> Supplied data:
----------

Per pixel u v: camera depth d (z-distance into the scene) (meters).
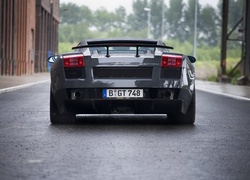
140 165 5.42
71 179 4.75
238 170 5.26
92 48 9.23
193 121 9.29
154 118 10.21
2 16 35.44
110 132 8.05
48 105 13.46
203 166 5.43
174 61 8.74
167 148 6.56
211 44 131.50
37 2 53.91
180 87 8.72
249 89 25.77
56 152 6.19
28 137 7.46
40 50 56.81
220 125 9.28
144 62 8.69
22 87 23.31
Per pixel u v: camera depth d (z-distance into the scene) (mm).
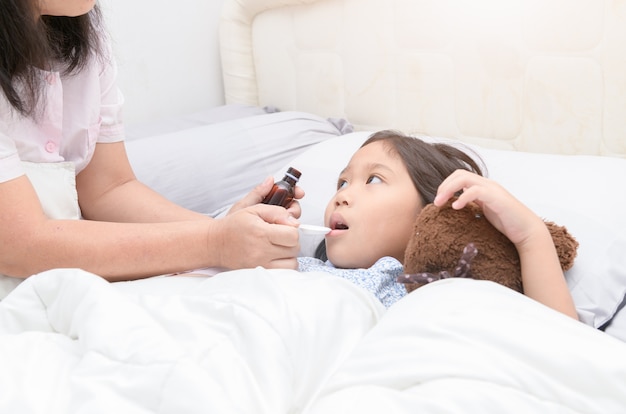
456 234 908
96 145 1223
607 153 1404
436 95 1701
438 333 654
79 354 732
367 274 977
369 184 1075
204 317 756
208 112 2135
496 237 917
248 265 961
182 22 2215
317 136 1853
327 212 1093
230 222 970
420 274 887
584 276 996
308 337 721
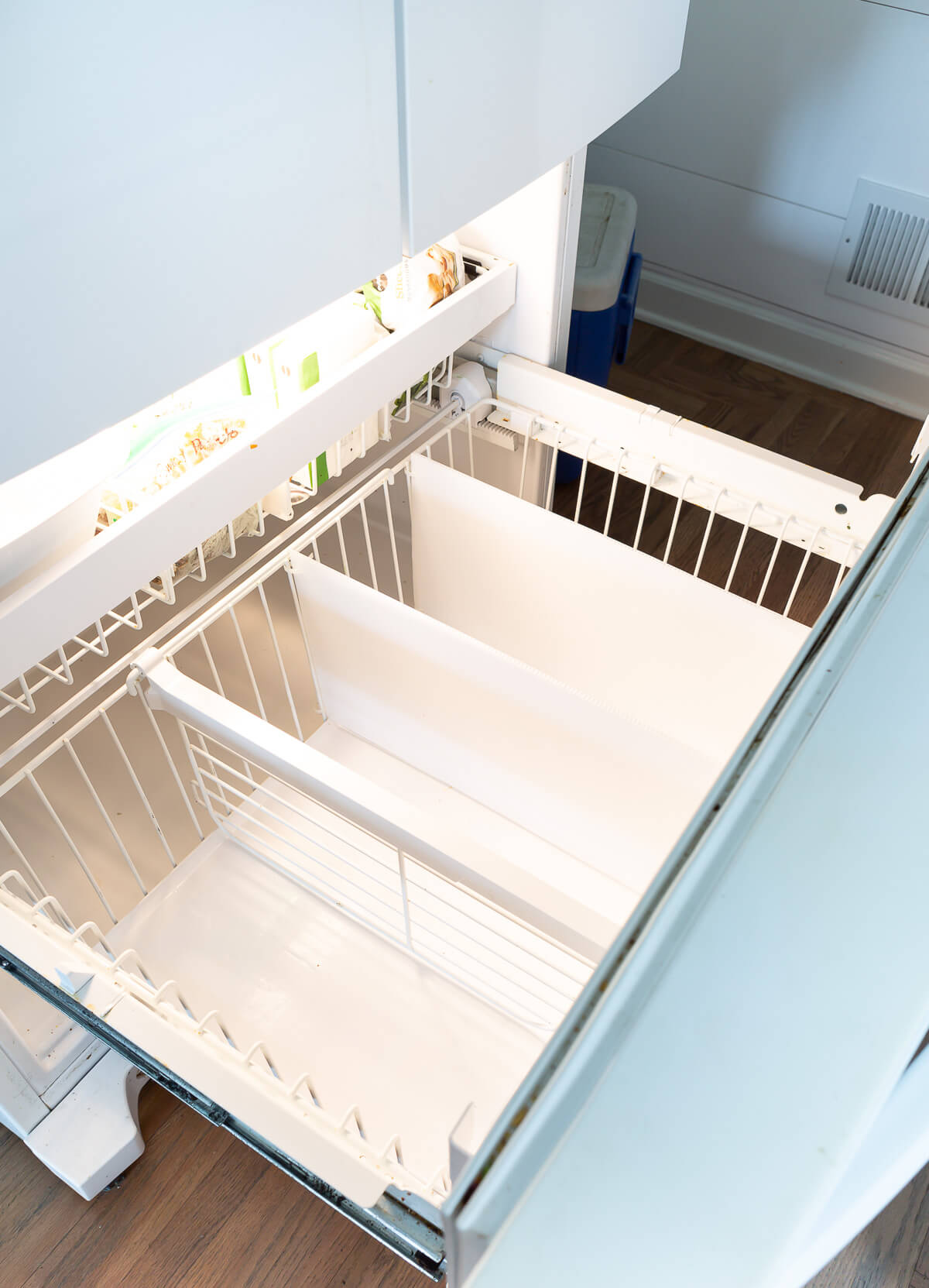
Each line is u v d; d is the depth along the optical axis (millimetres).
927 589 292
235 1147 1174
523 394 1156
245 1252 1110
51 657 1149
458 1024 966
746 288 2092
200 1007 975
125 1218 1131
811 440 1984
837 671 275
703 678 1032
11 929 732
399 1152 677
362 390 951
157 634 922
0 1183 1157
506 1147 208
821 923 226
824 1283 1078
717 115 1918
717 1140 203
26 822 1063
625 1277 192
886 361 2004
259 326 631
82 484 761
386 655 1012
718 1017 215
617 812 950
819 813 244
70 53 453
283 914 1035
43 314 507
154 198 525
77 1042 1135
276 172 583
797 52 1768
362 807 768
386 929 1018
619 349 1813
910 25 1641
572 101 806
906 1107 236
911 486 346
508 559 1094
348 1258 1104
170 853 1049
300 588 1021
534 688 903
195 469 834
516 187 798
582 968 984
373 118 628
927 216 1803
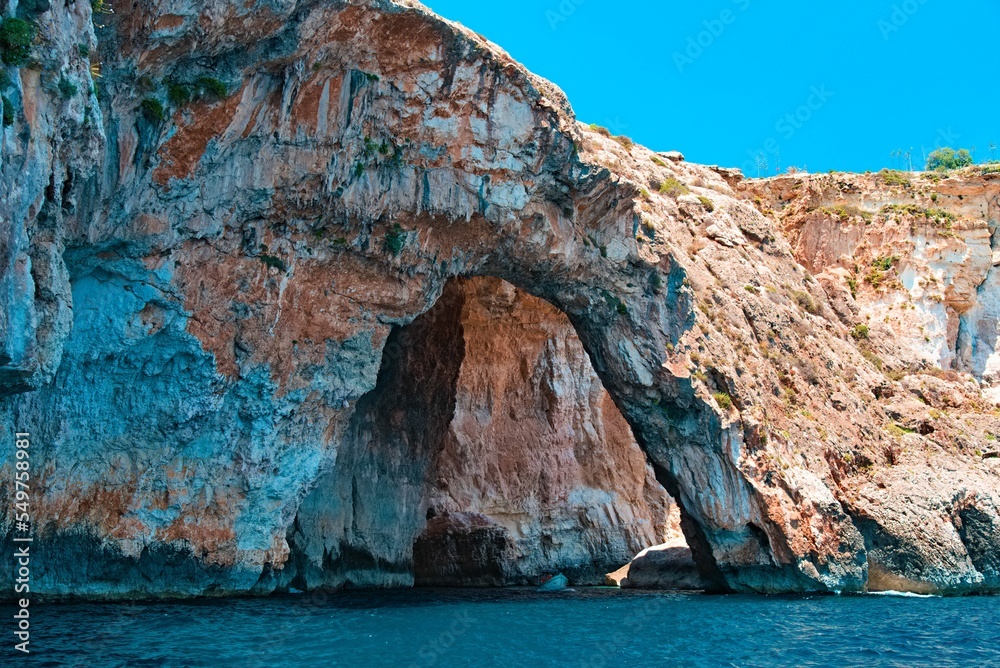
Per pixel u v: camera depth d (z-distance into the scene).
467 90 29.53
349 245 28.88
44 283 17.81
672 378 35.91
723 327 39.06
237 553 27.94
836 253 55.00
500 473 46.06
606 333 36.59
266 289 27.25
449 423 41.97
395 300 30.52
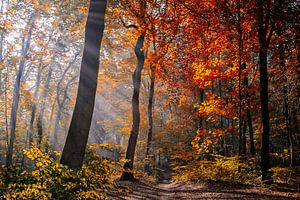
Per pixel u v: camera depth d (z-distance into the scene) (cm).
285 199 956
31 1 2242
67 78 3716
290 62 1623
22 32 2448
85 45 712
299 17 1243
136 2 1394
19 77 2548
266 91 1291
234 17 1449
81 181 517
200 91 2491
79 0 1950
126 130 3019
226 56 1848
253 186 1320
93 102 695
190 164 1867
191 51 1555
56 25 2462
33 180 454
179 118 3145
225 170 1597
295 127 2195
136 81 1880
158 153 3011
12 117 2491
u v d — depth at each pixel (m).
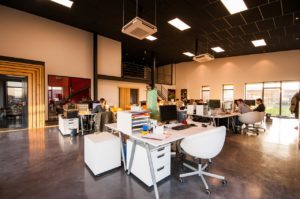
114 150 2.78
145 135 2.38
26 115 6.18
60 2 5.54
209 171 2.79
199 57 6.25
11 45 6.12
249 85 10.96
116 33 8.27
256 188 2.27
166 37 8.02
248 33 7.12
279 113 9.94
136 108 2.90
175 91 14.53
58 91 7.27
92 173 2.66
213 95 12.33
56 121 7.14
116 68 9.41
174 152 3.63
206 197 2.06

----------

> What the task requires:
Every line with the word "camera" in it should be copied from the listing above.

> Written solution:
Per pixel u v: camera depth d (z-distance into the scene) (meters).
Per pixel u v: camera depth d (z-distance into the scene) (mm).
Per pixel u v: camera depth d (z-distance into the scene).
Per pixel u v: camera depth d (z-distance into the scene) (cm).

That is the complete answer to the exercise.